35 In all those circumstances, the striking out of the appellant's claim was harsh. The appellant was in breach of the rules, but the respondents' application for dismissal was also in breach of the rules. In my opinion, fairness to both parties demanded that some step other than dismissing the proceedings should have been taken. On the one hand, the appellant had received many warnings and indulgences in relation to his non-compliance with the rules, and that non-compliance persisted. But he had tried to obtain evidence, he had hoped to rely on the HCCC documents as proof of his case, and he intended to at least call his daughters and possibly to give evidence himself. On the other hand, the respondents were themselves in breach of the rules in regard to their application for dismissal of the proceedings, and that occurred in circumstances where they had already made a similar application before Bowden J which had been dismissed.
36 The decision to refuse an adjournment and to entertain and rule on the strike-out application involved an exercise of the primary judge's discretion.

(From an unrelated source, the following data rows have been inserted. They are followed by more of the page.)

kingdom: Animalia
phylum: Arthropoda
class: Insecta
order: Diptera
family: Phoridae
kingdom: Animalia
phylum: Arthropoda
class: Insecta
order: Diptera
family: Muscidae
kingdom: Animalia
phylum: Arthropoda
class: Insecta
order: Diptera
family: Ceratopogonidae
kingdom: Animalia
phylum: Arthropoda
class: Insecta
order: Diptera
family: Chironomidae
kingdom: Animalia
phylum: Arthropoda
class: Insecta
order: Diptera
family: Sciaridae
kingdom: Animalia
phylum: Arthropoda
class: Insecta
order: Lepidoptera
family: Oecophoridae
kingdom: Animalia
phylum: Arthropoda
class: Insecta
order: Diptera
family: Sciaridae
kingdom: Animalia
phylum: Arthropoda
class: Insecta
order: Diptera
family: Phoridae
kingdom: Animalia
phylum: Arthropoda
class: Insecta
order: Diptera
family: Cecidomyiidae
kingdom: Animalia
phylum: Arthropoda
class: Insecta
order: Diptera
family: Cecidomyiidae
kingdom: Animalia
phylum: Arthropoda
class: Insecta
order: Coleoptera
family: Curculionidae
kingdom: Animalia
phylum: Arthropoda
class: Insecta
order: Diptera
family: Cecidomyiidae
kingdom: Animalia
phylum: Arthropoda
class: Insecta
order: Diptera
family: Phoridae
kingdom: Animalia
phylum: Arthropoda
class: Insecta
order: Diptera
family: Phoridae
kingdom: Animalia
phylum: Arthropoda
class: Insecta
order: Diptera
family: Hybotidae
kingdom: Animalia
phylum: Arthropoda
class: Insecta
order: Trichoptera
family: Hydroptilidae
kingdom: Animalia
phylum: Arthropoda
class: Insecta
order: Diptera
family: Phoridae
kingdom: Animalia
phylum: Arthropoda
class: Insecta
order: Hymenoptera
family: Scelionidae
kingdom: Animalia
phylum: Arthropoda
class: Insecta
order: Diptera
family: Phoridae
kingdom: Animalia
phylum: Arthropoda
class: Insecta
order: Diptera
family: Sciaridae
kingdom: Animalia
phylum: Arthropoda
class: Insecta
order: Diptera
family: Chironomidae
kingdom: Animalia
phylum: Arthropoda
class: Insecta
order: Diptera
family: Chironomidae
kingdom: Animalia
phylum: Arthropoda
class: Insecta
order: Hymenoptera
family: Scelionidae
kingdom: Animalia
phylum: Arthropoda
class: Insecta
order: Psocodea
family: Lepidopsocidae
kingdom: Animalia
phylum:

The question for this Court is whether, in exercising his discretion as he did, the primary judge fell into error so that his discretion miscarried (House v The King (1936) 55 CLR 499 at 505). In my opinion, having regard to all the circumstances I have outlined, his Honour did fall into error. I take into account particularly the circumstances that the case was set down for hearing, that the appellant, a litigant in person, was ready to proceed and wished to rely on evidence which he believed, erroneously, was available to him, and that he had no notice, formal or informal, that the proceedings were at risk of being struck out. In my opinion, it amounted to a denial of procedural fairness to refuse the appellant an adjournment, and then not to permit him to proceed with his case, by acceding to an application for summary dismissal not brought in accordance with the rules.
37 It seems to me that the primary judge had one of two avenues open to him. He could have proceeded to hear the case. The result may have been unfavourable to the appellant, since his case was weak, but the appellant would have had the opportunity, denied to him by the dismissal of the proceedings, of attempting to prove his case.